— Required action —
An exact transcription of the records is required, minus any images.

— Input data —
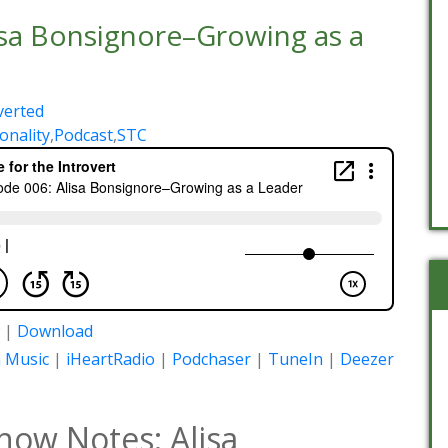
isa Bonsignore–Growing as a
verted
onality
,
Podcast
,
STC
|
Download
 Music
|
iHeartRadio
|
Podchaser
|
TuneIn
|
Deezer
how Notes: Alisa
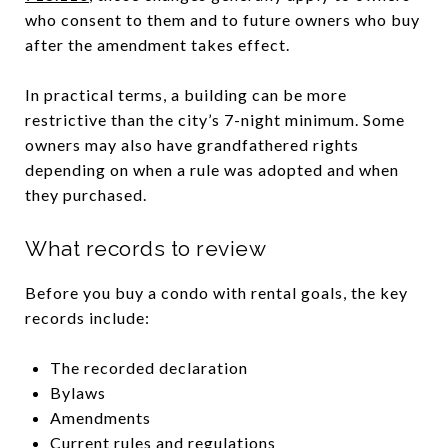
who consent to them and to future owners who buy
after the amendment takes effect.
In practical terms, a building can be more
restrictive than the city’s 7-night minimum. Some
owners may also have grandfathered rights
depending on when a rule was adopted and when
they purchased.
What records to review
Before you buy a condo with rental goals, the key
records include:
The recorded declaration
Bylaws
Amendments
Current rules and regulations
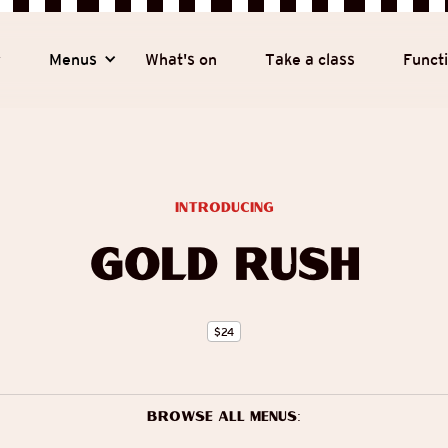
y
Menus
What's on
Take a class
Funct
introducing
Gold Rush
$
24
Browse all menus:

— Your response —
isa Bonsignore–Growing as a
verted
onality
,
Podcast
,
STC
|
Download
 Music
|
iHeartRadio
|
Podchaser
|
TuneIn
|
Deezer
how Notes: Alisa
who consent to them and to future owners who buy
after the amendment takes effect.
In practical terms, a building can be more
restrictive than the city’s 7-night minimum. Some
owners may also have grandfathered rights
depending on when a rule was adopted and when
they purchased.
What records to review
Before you buy a condo with rental goals, the key
records include:
The recorded declaration
Bylaws
Amendments
Current rules and regulations
y
Menus
What's on
Take a class
Funct
introducing
Gold Rush
$
24
Browse all menus:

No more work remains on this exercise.